La politique n’est pas l’affaire des sportifs. Alors que le ballon rond est porté aux nues par le « Cher leader » de la péninsule, qui lui a fait bâtir les plus beaux stades à Pyongyang. Et, alors que les conjectures sur ses problèmes de santé se multiplient, des clichés du dirigeant de la République populaire démocratique de Corée assistant, début novembre, à un match opposant deux équipes de l’armée, ont été largement diffusés par les médias du régime.
La perspective d’une qualification à la Coupe du monde de 2010 aurait-elle assoupli la position des autorités, alors que le dernier fait d’arme mondial de l’équipe nationale remonte à 1966, lorsqu’elle s’était hissée jusqu’aux quarts de finale après avoir glorieusement éliminé l’Italie ? Quoi qu’il en soit, le dossier se débloque et reçoit l’aval des multiples ministères de la Fédération nord-coréenne de football.
Après sept mois de négociations, un contrat portant sur trois ans est signé par l’entremise de Karl Messerli, pour qui la confiance est le pilier de cet accord : « Concordia pouvait me garantir que Kim et Pak seraient non seulement formés selon les standards européens, mais qu’ils pourraient jouer lors des matchs. » Ainsi, depuis trois mois, les deux jeunes hommes, qui ne parlent pas anglais, vivent dans un appartement bâlois situé non loin du Parc Saint-Jacques, le plus grand stade de Suisse allemande.
Une belle technique
« Humainement, ils se sont très vite intégrés dans l’équipe, malgré la barrière de la langue. Sportivement, ils possèdent la qualité technique et la vivacité des joueurs asiatiques. La difficulté vient du plan tactique. Mais ce n’est qu’une question de temps, car ils sont arrivés en cours de saison », estime Michel Kohler, l’entraîneur des « Congelis ». Pour les guider dans leur vie quotidienne rhénane, Karl Messerli est aux petits soins et son épouse leur dispense des cours d’allemand.

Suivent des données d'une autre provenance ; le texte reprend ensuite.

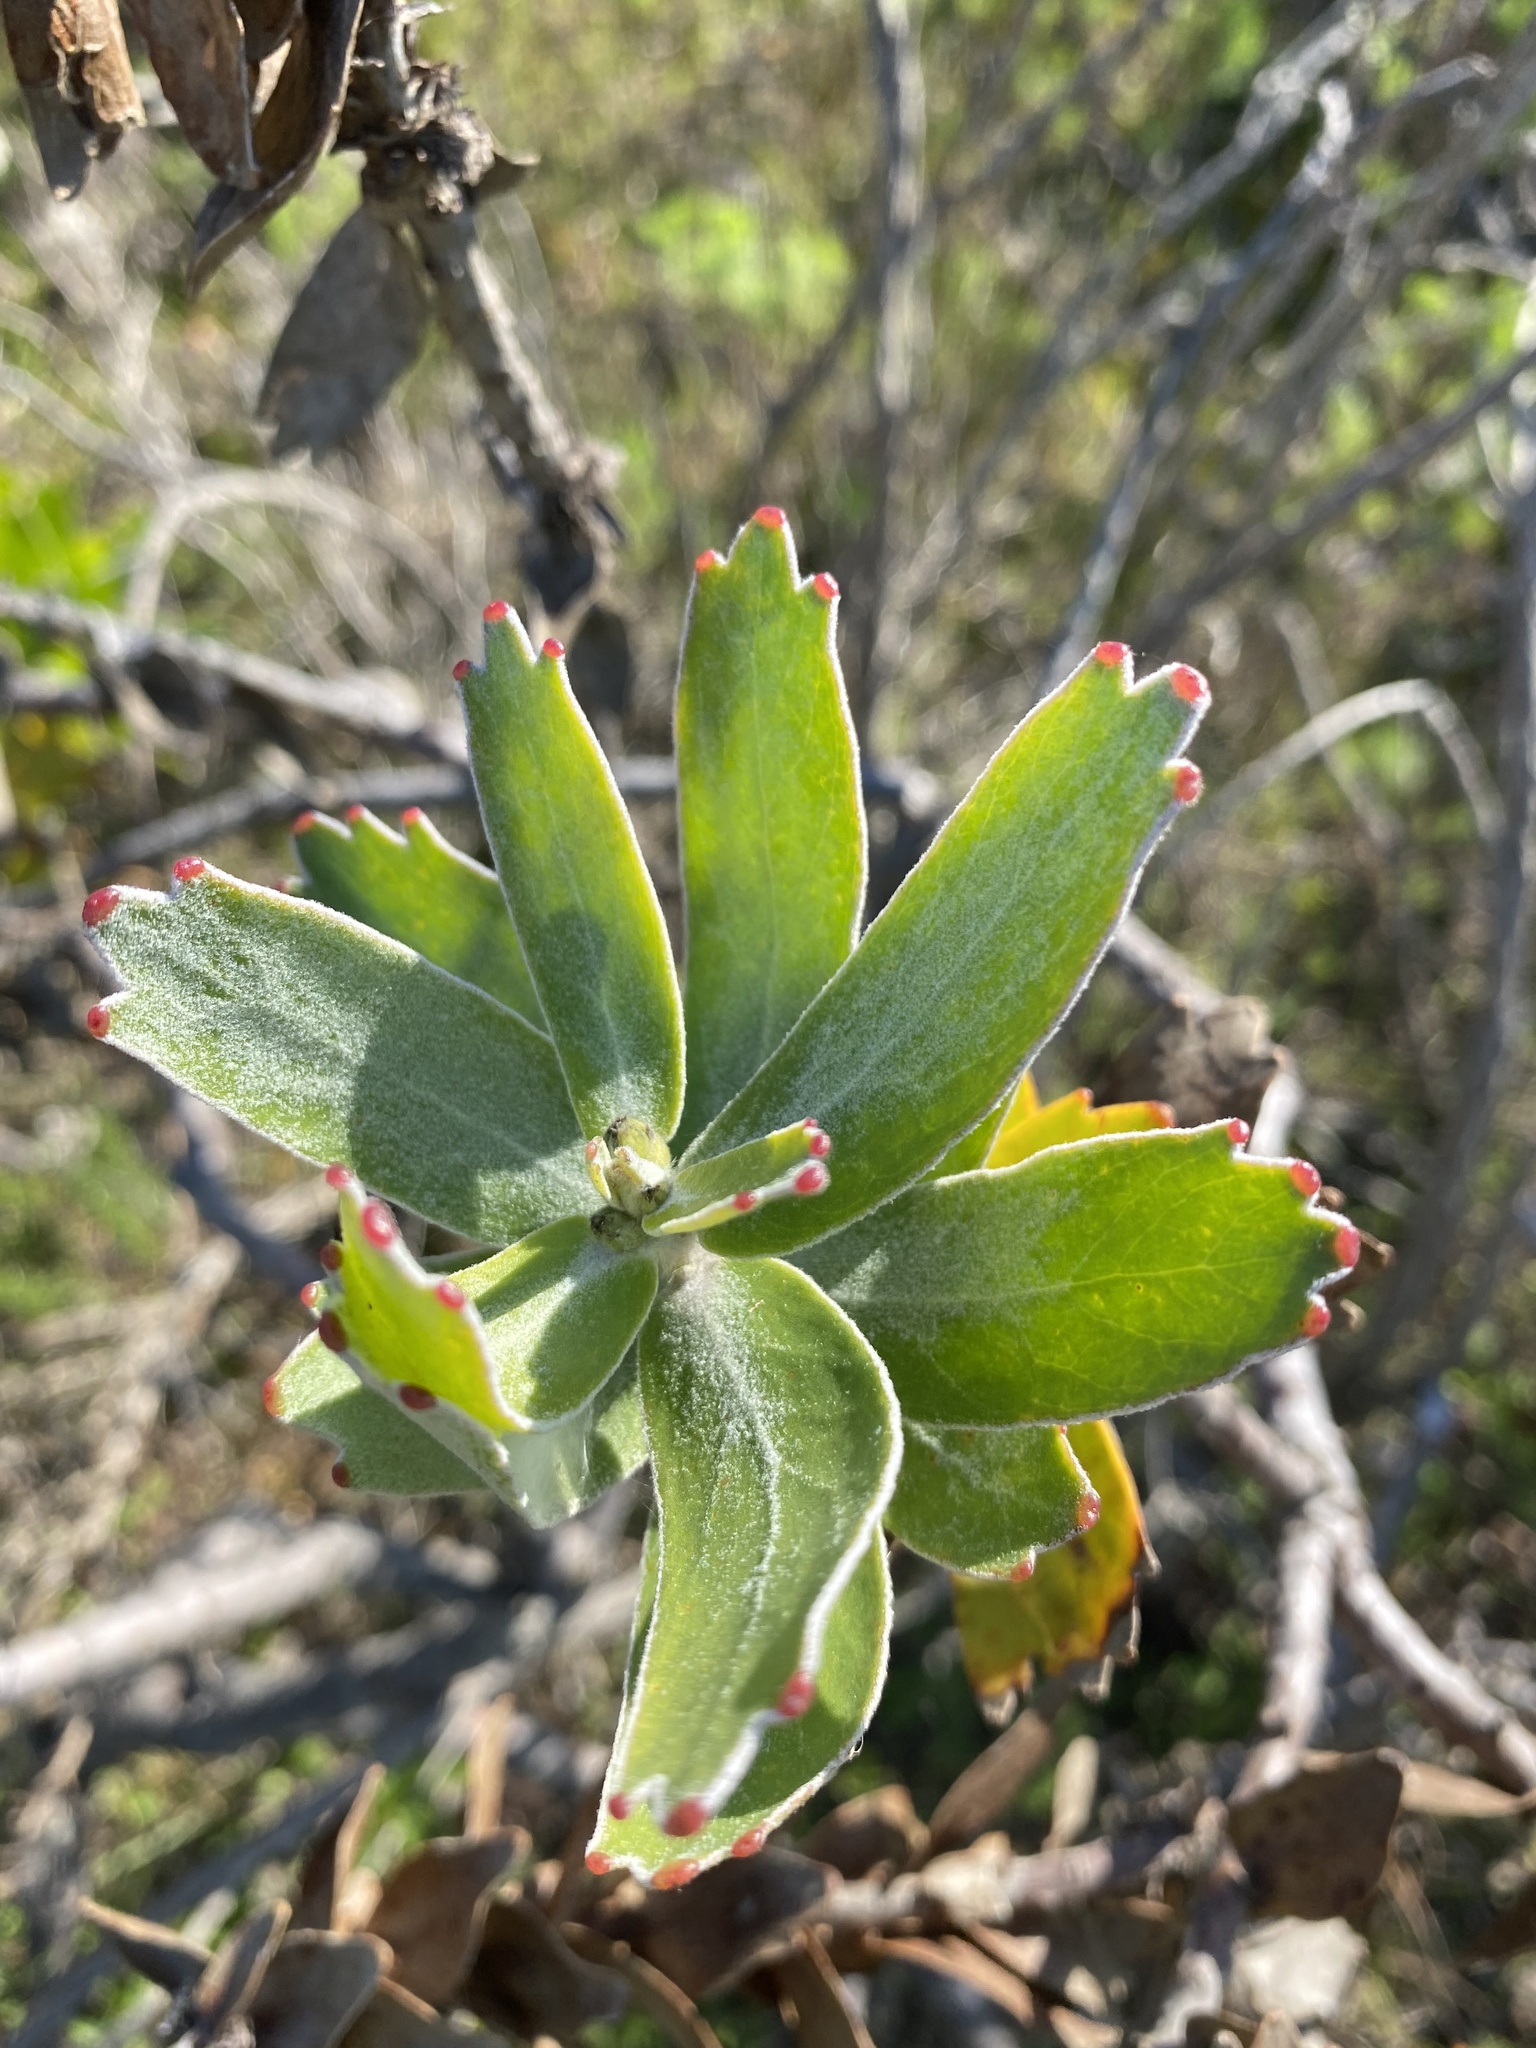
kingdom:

Sans compter O Il-son, à la fois traducteur, mentor, cuisinier et représentant officiel. Il se rend régulièrement, avec ses poulains, à l’ambassade nord-coréenne de Berne, note-t-il. Au sortir du match – remporté par Concordia –, Kim Kuk-jin, qui a débuté le foot à l’âge de 7 ans, se déclare heureux d’être en Suisse, « un pays magnifique », et dit adorer les spaghettis. Son coéquipier, Pak Chol-ryong, opine du chef, avant de s’engouffrer dans le bus qui les ramène à Bâle.

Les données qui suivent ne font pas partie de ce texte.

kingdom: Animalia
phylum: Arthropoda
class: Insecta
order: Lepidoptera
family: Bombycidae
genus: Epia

Les frais des deux sportifs (formation, appartement, salaire, cours, etc.) sont entièrement pris en charge. Un troisième compatriote doit bientôt les rejoindre. Un investissement certes coûteux pour les responsables rhénans, qui s’apparente à un risque entrepreneurial. Car miser sur cette nation « en voie de développement footballistique » est un pari commercial, audacieux, qui pourrait s’avérer fructueux si d’aventure le pays, 112e au classement de la FIFA, parvenait à décrocher son ticket pour l’Afrique du Sud en 2010.
Un scénario qui permettrait à Concordia de monnayer le transfert de ses joueurs. En attendant la prochaine Coupe du monde, tous se veulent zen. « Nous traitons Pak et Kim comme n’importe lesquels de nos joueurs », assure Michel Kohler. Reste que les deux jeunes gens ne sont certainement pas exempts d’une certaine pression. Car si le secrétaire général du Parti ouvrier coréen adule ce sport d’équipe par excellence, il peut aussi se montrer impitoyable lorsque les performances le déçoivent. Ainsi, en 1994, les joueurs qui n’étaient pas parvenus à se qualifier contre la Corée du Sud et le Japon se raient restés sur la touche durant une décennie.